ROTRF Recognition Prize – Recognising Excellence in Organ Transplantation Research

12:25: Role of Glycosaminoglycans in Regulation of Chemokine Activity during Transplantation

Dr Simi Ali, Newcastle University, Newcastle-upon-Tyne, UK

Chemokines recruit leukocytes during allograft rejection. It is thought that the formation of glycosaminoglycan (GAG)-stabilized chemokine concentration gradients within the allograft plays a crucial role in this process. We examined the role played by changes in the biology of GAG molecules within kidney sections during the development of episodes of acute renal allograft rejection. We were the first to provide the evidence that the abundance of N-sulphated domains in heparan sulphate (HS) increases within the tubular basement membrane and blood vessel walls during acute rejection. This increase correlated with a localized increase in expression of the chemokine CCL5. Significantly, both the endothelial cell surface in vitro and the tubular basement membrane in vivo showed an enhanced capacity to bind this chemokine during inflammation. Because leukocytes respond to immobilized chemokines, it is likely that the increased capacity to present chemokines at these sites plays a role in recruiting leukocytes from the blood and then in directing responsive cells to the tubules. It is possible that the critical interaction between chemokines and sulphated GAG species provides a potential site for anti-inflammatory intervention.

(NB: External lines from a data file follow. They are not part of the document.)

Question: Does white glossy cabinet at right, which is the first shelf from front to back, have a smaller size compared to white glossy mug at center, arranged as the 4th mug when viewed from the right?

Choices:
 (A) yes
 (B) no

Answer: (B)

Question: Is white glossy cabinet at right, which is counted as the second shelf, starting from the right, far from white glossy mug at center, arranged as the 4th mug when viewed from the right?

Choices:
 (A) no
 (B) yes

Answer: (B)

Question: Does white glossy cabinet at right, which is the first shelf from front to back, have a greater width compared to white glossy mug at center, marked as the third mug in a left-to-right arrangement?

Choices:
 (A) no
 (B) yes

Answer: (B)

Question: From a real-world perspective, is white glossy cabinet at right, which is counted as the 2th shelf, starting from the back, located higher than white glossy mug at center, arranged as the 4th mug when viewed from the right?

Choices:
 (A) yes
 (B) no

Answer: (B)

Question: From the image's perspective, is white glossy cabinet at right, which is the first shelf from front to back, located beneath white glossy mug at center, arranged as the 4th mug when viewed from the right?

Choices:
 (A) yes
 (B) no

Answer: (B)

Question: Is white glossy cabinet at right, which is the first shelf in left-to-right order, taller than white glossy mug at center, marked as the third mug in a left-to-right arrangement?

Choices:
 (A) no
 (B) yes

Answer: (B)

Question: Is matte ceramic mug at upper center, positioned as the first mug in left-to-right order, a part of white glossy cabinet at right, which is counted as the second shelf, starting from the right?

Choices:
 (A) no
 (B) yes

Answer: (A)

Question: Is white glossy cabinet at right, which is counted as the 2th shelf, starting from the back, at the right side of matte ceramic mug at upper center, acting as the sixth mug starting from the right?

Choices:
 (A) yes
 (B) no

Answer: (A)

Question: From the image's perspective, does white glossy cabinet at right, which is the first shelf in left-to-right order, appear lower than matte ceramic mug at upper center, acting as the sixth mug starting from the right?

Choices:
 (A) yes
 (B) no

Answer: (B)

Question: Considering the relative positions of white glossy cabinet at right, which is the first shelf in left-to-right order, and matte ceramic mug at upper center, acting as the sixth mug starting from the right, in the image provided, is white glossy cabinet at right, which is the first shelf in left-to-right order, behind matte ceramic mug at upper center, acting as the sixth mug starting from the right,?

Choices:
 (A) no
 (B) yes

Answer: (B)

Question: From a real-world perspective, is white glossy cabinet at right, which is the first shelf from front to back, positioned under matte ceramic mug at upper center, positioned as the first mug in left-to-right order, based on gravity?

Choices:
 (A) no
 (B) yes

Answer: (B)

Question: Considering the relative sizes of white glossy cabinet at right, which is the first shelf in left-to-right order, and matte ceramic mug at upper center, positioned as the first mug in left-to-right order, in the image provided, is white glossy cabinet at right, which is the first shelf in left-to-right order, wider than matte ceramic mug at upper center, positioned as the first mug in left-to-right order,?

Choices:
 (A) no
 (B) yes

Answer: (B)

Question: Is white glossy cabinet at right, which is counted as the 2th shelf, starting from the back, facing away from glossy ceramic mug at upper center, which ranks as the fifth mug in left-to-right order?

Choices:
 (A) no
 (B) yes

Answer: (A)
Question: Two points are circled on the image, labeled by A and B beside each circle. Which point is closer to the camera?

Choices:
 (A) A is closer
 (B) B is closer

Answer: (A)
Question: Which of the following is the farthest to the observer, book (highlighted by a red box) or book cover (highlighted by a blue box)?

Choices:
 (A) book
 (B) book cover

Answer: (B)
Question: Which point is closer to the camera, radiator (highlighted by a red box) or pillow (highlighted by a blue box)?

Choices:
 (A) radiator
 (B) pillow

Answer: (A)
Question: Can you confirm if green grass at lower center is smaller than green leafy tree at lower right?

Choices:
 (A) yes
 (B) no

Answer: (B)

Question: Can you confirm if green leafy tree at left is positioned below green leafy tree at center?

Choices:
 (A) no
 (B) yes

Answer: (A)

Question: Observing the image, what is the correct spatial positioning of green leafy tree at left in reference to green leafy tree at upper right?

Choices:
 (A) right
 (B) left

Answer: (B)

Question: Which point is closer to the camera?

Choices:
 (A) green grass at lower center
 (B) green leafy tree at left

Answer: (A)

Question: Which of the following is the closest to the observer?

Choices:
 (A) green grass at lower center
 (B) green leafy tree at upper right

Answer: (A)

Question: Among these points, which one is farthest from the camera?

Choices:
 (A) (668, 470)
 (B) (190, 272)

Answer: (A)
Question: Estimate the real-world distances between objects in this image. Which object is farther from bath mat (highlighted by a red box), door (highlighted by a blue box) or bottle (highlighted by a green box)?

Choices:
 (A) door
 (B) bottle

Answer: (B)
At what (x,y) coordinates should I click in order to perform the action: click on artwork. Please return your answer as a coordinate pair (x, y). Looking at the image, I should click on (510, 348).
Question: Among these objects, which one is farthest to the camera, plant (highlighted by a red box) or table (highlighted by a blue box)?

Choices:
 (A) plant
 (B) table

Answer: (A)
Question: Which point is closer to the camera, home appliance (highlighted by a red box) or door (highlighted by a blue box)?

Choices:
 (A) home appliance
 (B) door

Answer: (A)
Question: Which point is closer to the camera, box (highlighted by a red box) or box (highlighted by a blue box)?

We further designed non-GAG-binding mutant CCL7 (mtCCL7), which retained its affinity for chemokine receptors. This mtCCL7 induced leukocyte chemotaxis in diffusion gradients but did not stimulate trans-endothelial migration. Unlike wild-type CCL7, mtCCL7 persisted in the circulation of BALB/c mice for more than 6 hours and prevented leukocyte infiltration of skin isografts. Treatment with mtCCL7 marginally increased the survival of C57BL/6 to BALB/c skin allografts and reduced graft infiltration by CD3+ cells. Importantly, mtCCL7 promoted long-term (>40 day) graft survival following minor histocompatibility (HY) antigen mismatched C57BL/6 skin transplantation; control grafts were rejected by day 24. Treatment with mtCCL7 produced a significant decrease in the frequency of IFN-γ producing donor-reactive splenic T cells, reduced CCR2 expression by circulating leukocytes for 6 hours, and blocked the normal increase in affinity of α4β1 integrins for VCAM-1 following transient chemokine stimulation. These data suggest that mtCCL7 persists in the circulation and reduces both specific T cell priming and the capacity of circulating immune cells to respond to GAG-bound chemokine at sites of developing inflammation.

Additional work was carried out with a non-GAG binding mutant-CXCL12. Intravenous administration of mtCXCL12 inhibited the recruitment of leukocytes to murine air pouches filled with wild-type CXCL12. Chronic exposure to mutant CXCL12 in the circulation reduced leukocyte-surface expression of CXCR4. In summary, sustained circulation of non-GAG binding mutant chemokines can down-regulate their specific receptors leading to homologous/heterologous desensitisation, which may have positive effect in solid allograft survival.

Figure 1: Minor histocompatibility antigen (HY) mismatched skin transplantation showing effect of mtCCL7 on HY skin graft survival. Female C57BL/6 mice were transplanted with male syngeneic skin and were either treated i.v. with saline, wild-type CCL7 or mtCCL7 at 20 µg/day for 6 days. Representative data are shown for one of two independent experiments; n=5 for each group.

Dr Simi Ali

Dr Simi Ali is currently a Reader in Immunobiology at the Institute of Cellular Medicine at Newcastle University in Newcastle-upon-Tyne, UK. Dr. Ali obtained her PhD in Biochemistry from Central Drug Research Institute in Lucknow, India and was a Commonwealth Post-doctoral Fellow in Molecular Biology at UMIST, Manchester, UK and in the Department of Biological Sciences at University of Newcastle-upon-Tyne. Since 1995 she has been lecturing at the University of Newcastle-upon-Tyne. She is a member of the British Society of Immunology and the British Transplantation Society. She is on the scientific panels for the Northern Counties Kidney Research Fund Scientific Sub-Committee and the NHS Grampian Endowment Fund. Dr. Ali has published over 50 peer-reviewed manuscripts and a book chapter, and has been an invited speaker at numerous conferences. She sits on the editorial board of The Open Transplantation Journal, Open Transplantation Reviews and Translational Biomedicine.